** Materials provided follows **

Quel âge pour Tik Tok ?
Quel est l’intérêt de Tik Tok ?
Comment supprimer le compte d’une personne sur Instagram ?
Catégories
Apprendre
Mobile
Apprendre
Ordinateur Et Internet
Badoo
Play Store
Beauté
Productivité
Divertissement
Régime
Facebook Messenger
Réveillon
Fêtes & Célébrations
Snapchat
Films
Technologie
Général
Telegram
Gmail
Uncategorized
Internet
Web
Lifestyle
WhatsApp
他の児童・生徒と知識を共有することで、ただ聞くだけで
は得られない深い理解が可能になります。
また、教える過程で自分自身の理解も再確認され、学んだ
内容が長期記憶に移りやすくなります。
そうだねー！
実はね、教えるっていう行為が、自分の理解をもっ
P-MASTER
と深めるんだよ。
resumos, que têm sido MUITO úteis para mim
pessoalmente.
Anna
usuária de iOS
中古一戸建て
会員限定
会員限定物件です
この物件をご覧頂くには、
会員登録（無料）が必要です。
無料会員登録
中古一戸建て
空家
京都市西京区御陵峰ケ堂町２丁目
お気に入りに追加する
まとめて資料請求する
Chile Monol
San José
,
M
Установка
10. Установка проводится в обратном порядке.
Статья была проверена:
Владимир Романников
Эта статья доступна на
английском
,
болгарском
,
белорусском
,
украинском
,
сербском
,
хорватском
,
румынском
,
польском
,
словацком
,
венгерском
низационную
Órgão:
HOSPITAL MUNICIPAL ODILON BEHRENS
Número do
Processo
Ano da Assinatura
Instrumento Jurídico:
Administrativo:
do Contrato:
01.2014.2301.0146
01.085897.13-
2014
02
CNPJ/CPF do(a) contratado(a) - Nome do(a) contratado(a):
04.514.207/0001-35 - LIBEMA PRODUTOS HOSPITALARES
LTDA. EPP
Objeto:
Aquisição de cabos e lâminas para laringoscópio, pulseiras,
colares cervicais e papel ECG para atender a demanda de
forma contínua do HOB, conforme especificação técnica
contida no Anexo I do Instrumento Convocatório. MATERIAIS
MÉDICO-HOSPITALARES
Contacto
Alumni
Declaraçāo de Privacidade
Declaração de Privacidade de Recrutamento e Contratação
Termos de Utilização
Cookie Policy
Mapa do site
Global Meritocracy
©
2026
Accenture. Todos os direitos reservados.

** End of Materials provided **

**Description of the task:** Please return all lines above in which the string "Quel" is found.

**Response to the exercise:**
Quel âge pour Tik Tok ?
Quel est l’intérêt de Tik Tok ?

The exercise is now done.